By combining implicit and explicit approaches to visualizing relationships it could be possible, in principle, to visualize an infinite number of relationships between variables, assuming we had an infinitely large visualization space. We could even imagine automating the creation of such visualizations simply by devising a strategy for randomly mapping data variables on to visual variables, in a way that would respect the different types of variables involved in the mapping (e.g numeric-numeric, categorical-numeric).
We can also imagine a vast catalogue showing every visualization option for each number and combination of variable types: numeric-numeric, numeric-categorical_unordered…, numeric-numeric-numeric, numeric-numeric-categorical_unordered… and so on. On the one hand, this approach seems nicely methodical. It provides a strategy for creating large numbers of visualizations of a dataset ‘from the bottom up’: simply start with single variable relationships, visualize all of those using all possible visualization strategies available for single variable relationships, then move on to two variable relationships, and so on.
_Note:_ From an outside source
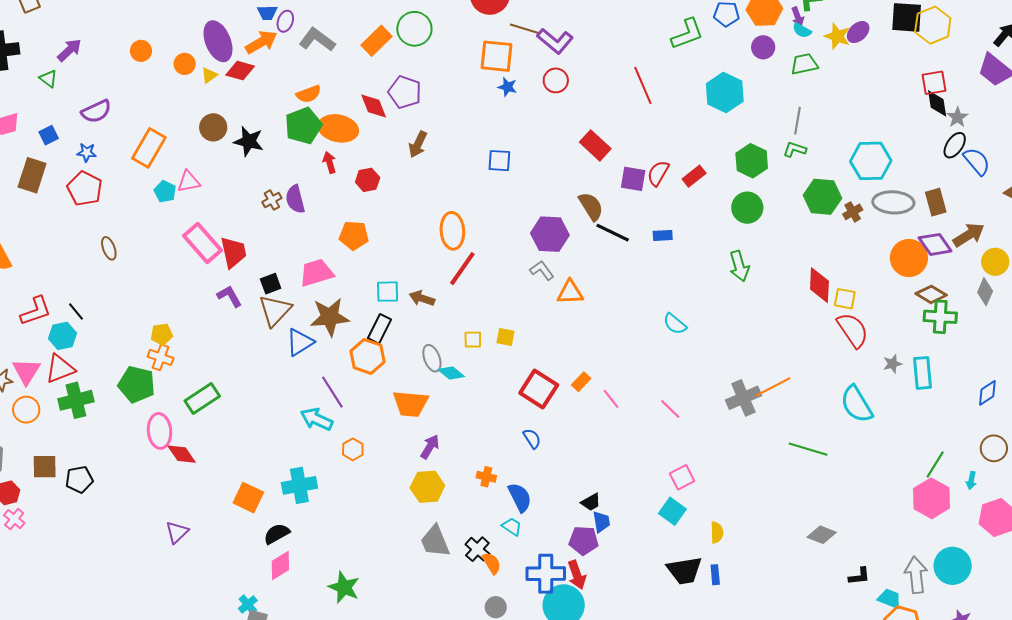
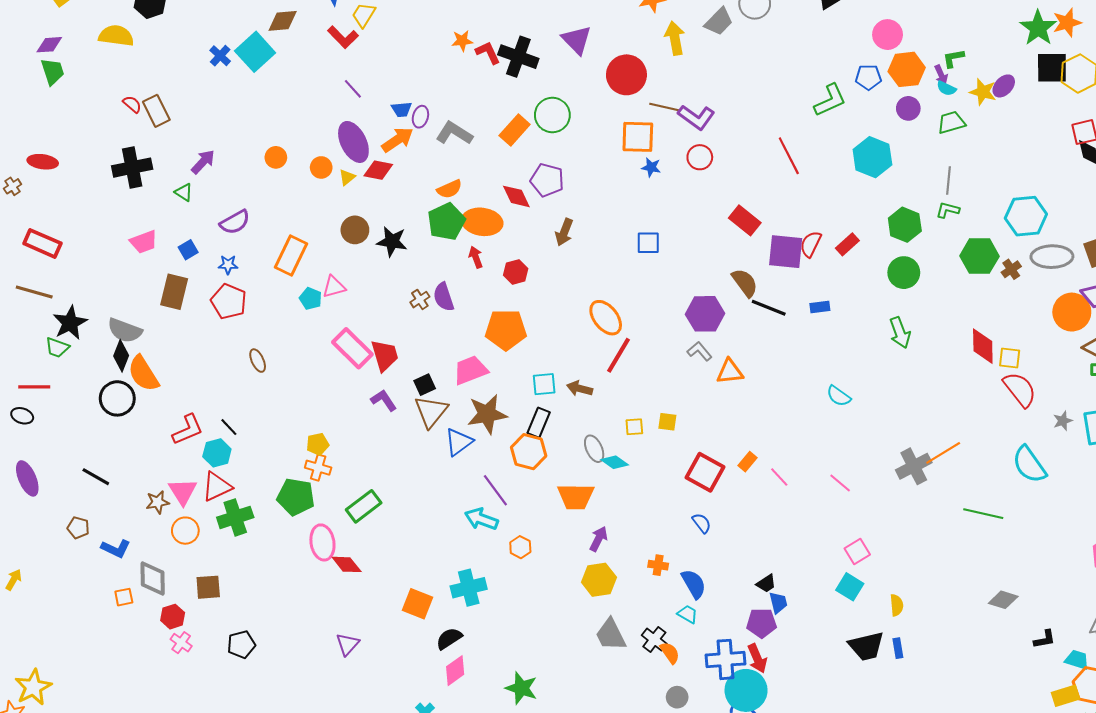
purple square: (633, 179) -> (786, 252), size x1.4
orange ellipse: (452, 231) -> (606, 318), turned -30
orange pentagon: (354, 235) -> (506, 330), size x1.4
black pentagon: (79, 479) -> (241, 644), moved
The problem is that for even a modest-sized dataset, there are a very large number of possible visualizations that can be created in this manner. How do we wade through this vast number of possibilities and choose the visualizations that are the most perceptually and aesthetically effective? We do have some sense of what we are aiming for, at least: On the perceptual front, the goal would seem to be to optimize the use of our visual system’s capabilities to perceive the most important patterns and structures. And I could speculate that, aesthetically, the goal is to influence people’s willingness to engage with the visualization by presenting them with an aesthetically pleasing experience.
For now, I end by providing some practical suggestions for building data visualizations from the bottom up:
- For any given dataset, when it comes to visualization we will always have many many possible relationships to chose from and to visualize, simply due to the nature of datasets. The more variables and data points there are, the more relationships we have available. By being aware of the existence of these many relationships, in all their combinations, as well as all of the possible mappings onto the visual variables, we can appreciate all of our data visualization options.
- If we visualize multiple relationships within the same visual object, by assigning datapoint variables to the visual object variables, we will have an easier time processing and understanding the visualized relationships. However, if we need to, we can also show these relationships using connecting lines and spatial arrangements.
- In principle we can visualize large numbers of these relationships at the same time, assuming we have a large enough canvas, although in practice we must be selective about the ones we choose to showcase, so we can adequately process the relationships with our visual systems.
- In the data exploration phase, we can start out by visualizing many of these relationships, in many combinations, using methodical strategies and/or random strategies, supported by our knowledge of all of the different mapping options for variable types. We will be more effective here if we understand the general concepts behind mapping datasets to visual variables, which I’ve been discussing in these blog articles. These can help us to carry out our explorations in a way that is both methodical and creative, and through this gain stronger sense of the structure of the dataset as a whole.